What is Fiscal Deficit?
  • Fiscal deficit can be described as the difference between total revenue and total expenditure of the government.
  • It is usually an indication of the total borrowings required by the government.
  • It is important to note that while calculating the total revenue, borrowings are not included.
  • Fiscal Deficit can be computed at two levels which are gross fiscal deficit and net fiscal deficit.
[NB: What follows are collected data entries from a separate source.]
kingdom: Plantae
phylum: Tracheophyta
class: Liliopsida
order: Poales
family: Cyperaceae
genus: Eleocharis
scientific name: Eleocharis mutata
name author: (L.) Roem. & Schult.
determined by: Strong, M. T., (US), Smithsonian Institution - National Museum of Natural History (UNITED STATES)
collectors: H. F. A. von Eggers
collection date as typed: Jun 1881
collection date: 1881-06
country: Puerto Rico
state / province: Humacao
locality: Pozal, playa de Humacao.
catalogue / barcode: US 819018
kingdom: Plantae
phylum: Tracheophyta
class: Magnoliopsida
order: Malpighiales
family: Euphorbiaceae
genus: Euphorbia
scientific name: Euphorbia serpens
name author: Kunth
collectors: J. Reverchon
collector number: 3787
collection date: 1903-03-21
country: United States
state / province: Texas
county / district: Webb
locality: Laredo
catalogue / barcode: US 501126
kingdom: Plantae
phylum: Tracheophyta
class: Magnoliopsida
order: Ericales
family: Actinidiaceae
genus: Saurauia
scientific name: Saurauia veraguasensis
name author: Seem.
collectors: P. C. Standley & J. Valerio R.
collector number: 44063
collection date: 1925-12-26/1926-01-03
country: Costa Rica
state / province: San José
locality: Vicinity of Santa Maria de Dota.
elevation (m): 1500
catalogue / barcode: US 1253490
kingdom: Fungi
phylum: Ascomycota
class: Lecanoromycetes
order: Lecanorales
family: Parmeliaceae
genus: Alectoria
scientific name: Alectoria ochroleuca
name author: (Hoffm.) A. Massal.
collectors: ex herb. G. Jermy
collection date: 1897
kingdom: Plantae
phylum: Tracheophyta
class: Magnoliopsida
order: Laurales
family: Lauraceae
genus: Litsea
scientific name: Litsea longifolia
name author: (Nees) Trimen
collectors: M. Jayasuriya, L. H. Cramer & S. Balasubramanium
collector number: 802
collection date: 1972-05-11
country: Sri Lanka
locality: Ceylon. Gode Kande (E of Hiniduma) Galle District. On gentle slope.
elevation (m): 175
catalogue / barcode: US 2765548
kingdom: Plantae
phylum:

  • The gross fiscal deficit (GFD) is defined as the excess of total expenditure which include loans net of recovery over revenue receipts (including external grants) and non-debt capital receipts.
  • The net fiscal deficit is the gross fiscal deficit minus net lending by the Central government.
  • Fiscal deficit in general takes place either due to revenue deficit or a due to major hike in capital expenditure.
  • A hike in capital expenditure is considered healthy as capital expenditure is incurred to create long-term assets such as factories, buildings and other development.